Several months ago, I purchased a Bianchi Infinito. The one I got was the 105 equipped model. As the astute among you will soon discover, I am something of a Campy guy. It’s just a preference. I removed the Shimano components and installed a Campy Record group that I had “just laying around.” I also installed a white carbon bar from Edge Design.

57cm Red and White Bianchi Infinito

Initially, $2699 may seem a little steep for a Shimano 105 equipped bike. After all, most other brands have some way less expensive 105 equipped carbon bikes. But, this is one of those situations where you have to really look at what you are comparing.

Bianchi does NOT produce a watered down version of their top-notch ergonomic road frame just to deliver a bike at a lower price point. Bianchi offers the Infinito with several build options. No matter which component group you select, you’d be getting the same top quality frame. How many companies can claim that their 105 equipped bike has a professional quality frame that has been ridden in the Giro d’Italia!
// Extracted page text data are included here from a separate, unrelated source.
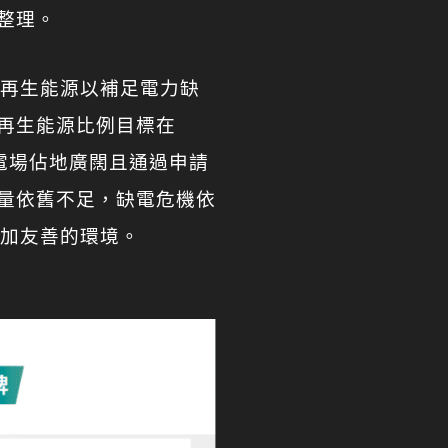
整理。
的再生能源以補足電力缺
再生能源比例目標在
光電場佔地廣闊且通過申請
量依舊不足，缺電危機依
更加友善的環境。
Like so many products these days, acronyms abound. We’ve got BAT and K-VID to start. Bianchi’s Active Technology and Kevlar Vibration Isolation Device do their part to reduce road vibration and rider fatigue. The Infinito provides a comfortable riding position over longer distances with taller headtube and slightly longer chainstays. This bike is Gran Fondo comfy, yet fully capable, with verifiable podium places in the Giro d’Italia and Spring Classics.